╭──

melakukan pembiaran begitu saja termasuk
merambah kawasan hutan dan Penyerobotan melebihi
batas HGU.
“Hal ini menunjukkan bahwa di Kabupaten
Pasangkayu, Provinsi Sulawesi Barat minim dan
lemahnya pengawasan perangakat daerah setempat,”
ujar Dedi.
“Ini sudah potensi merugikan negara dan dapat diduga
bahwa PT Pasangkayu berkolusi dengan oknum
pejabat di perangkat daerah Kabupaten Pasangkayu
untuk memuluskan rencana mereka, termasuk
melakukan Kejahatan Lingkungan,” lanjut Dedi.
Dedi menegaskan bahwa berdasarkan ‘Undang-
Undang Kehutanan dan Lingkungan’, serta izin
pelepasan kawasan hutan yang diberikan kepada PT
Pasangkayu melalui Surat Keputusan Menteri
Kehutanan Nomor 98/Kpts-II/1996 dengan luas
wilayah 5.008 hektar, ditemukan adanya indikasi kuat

╰──

Copy out each line of the records that holds the string "melakukan".

melakukan pembiaran begitu saja termasuk
melakukan Kejahatan Lingkungan,” lanjut Dedi.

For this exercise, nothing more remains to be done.